Intelligent stock price prediction in the near-term has nearly unlimited potential. However, designing a model that does so accurately would defy years of academic study and several cornerstones in finance theory. The efficient-market hypothesis (EMH) states that asset prices fully reflect all available information. Under strict EMH, no security in a financial market will ever be mis-priced. Similarly, the random-walk hypothesis states that stock prices follow a random walk in the short-term, and are therefore, unpredictable. Yet, the evolution of machine learning techniques and the availability of ‘big’ data has led critics, scholars, and investors to question the integrity of these theories. It is the goal of this project to use machine learning techniques for the prediction of S&P 500 price trends in the near term (30-days). Specifically, the model attempts to predict the binary classification problem of “will the S&P 500 price rise in 30 days?” Three data sources were used to address our problem: technical indicators, fundamental analysis, and sentiment analysis.

See each subdirectory for its respective description:

  1. Technical Analysis
  2. Fundamental Analysis
  3. Sentiment Analysis

Conclusion

With the Technical and Sentiment analyses both yielding workable results, an aggregate features table was able to be created combining the two. In order to maximize the number of rows, each month’s sentiment data fields were duplicated for each day of technical data and appended to the technical feature matrix. When running the combined feature matrix, an AUC of 0.51 was achieved--which, though above 0.5, is a very poor score.

Conclusions

Almost all of our analyses led to AUC’s right around 0.5, which could imply that we have poorly established our features and labels.
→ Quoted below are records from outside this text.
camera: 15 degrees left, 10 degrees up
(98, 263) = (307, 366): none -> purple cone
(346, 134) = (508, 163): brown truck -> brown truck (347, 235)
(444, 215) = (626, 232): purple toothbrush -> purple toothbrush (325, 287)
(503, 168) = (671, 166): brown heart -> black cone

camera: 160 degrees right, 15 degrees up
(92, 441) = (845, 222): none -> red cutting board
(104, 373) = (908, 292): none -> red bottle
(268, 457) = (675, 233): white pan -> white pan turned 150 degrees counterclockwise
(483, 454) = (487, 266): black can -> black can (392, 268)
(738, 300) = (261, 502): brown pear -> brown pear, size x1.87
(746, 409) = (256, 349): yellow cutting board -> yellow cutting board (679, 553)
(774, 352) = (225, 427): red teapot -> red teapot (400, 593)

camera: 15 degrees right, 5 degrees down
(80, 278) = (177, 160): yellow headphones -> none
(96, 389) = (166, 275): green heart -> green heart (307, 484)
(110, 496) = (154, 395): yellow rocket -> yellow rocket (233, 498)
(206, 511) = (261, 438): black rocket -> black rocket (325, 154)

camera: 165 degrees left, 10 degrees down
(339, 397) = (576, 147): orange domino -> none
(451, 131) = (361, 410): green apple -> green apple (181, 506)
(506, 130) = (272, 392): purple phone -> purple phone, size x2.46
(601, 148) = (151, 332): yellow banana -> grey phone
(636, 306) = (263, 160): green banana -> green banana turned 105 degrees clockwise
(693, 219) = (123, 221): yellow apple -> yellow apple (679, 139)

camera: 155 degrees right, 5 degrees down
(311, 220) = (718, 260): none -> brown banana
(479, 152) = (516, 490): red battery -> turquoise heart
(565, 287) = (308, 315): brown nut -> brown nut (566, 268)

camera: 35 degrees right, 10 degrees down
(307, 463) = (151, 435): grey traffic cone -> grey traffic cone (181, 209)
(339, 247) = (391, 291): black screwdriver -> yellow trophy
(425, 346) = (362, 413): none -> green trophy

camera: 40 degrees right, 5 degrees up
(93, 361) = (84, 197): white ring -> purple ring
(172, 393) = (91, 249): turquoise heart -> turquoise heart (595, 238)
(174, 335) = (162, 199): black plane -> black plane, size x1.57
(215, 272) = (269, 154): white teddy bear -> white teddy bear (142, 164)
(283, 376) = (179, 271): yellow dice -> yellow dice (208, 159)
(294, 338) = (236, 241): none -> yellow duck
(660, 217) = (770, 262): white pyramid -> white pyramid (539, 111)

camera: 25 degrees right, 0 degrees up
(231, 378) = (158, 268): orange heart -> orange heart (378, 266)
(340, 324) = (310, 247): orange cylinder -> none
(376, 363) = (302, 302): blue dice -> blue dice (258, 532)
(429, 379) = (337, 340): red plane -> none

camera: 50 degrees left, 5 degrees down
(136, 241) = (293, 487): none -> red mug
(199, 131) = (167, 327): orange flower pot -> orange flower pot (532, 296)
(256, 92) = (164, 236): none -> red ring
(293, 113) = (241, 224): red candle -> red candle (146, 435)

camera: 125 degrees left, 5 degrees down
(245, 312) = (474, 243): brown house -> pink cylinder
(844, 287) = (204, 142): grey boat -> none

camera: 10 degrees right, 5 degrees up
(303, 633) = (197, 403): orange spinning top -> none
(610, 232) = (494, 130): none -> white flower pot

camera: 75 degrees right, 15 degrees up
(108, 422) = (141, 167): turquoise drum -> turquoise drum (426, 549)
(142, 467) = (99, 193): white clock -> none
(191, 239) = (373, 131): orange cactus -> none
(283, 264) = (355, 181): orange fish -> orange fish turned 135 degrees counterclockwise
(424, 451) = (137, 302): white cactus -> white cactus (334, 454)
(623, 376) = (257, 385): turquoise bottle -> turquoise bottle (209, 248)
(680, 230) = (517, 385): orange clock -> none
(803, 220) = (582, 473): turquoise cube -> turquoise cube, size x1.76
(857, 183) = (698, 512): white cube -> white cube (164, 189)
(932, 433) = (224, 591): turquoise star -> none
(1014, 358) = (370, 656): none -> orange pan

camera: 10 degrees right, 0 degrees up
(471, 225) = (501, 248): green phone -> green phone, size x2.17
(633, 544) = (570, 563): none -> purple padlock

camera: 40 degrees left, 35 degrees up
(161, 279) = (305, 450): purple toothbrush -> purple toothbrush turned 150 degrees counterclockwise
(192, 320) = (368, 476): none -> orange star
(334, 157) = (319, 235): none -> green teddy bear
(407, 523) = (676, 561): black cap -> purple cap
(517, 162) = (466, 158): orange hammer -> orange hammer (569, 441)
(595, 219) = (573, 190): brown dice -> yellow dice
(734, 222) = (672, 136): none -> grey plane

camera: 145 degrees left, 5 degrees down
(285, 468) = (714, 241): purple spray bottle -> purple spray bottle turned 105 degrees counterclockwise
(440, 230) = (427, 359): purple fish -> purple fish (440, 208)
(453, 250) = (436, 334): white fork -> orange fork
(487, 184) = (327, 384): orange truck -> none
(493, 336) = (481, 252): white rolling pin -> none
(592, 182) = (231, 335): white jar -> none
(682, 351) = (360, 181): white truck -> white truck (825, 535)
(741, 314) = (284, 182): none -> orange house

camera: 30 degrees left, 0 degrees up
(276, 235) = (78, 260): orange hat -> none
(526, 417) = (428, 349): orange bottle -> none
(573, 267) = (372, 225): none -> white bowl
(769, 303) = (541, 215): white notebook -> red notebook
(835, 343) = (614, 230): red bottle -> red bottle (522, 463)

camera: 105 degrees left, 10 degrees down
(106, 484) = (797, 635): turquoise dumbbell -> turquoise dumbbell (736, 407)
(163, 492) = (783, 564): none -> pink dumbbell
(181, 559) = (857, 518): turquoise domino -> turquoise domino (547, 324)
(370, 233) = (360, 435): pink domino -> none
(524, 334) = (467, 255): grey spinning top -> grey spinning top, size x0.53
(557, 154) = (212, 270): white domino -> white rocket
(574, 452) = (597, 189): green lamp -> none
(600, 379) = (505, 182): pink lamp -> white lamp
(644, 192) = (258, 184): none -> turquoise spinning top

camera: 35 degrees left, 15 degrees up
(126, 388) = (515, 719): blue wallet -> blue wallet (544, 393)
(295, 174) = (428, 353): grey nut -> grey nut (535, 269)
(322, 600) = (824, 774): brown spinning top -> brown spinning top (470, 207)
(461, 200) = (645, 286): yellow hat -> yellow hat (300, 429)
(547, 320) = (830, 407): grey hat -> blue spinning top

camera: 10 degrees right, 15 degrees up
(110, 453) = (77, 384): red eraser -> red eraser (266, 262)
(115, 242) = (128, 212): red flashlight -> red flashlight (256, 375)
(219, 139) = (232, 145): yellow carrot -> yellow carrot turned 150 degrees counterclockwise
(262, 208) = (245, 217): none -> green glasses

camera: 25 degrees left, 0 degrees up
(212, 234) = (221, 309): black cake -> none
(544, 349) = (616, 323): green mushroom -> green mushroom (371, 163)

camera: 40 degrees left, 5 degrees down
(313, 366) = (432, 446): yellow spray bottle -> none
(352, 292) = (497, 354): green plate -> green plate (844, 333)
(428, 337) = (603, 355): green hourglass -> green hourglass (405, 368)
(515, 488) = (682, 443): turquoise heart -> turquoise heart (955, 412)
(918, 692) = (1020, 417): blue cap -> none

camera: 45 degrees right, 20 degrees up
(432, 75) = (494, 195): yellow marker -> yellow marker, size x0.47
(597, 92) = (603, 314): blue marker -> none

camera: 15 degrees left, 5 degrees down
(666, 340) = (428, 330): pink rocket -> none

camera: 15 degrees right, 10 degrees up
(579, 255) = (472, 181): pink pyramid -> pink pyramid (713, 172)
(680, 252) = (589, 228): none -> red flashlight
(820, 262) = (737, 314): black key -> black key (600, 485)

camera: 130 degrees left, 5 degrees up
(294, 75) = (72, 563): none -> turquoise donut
If that is not the case, then it implies that there is very low correlation to the data we looked at and whether or not there will be an increase in price of the S&P 500 30 days in the future.

Future Work

We hope to continue working on this project to devise the best features to include and get a reasonable AUC. We would also like to clean up the code and make the repository more standalone.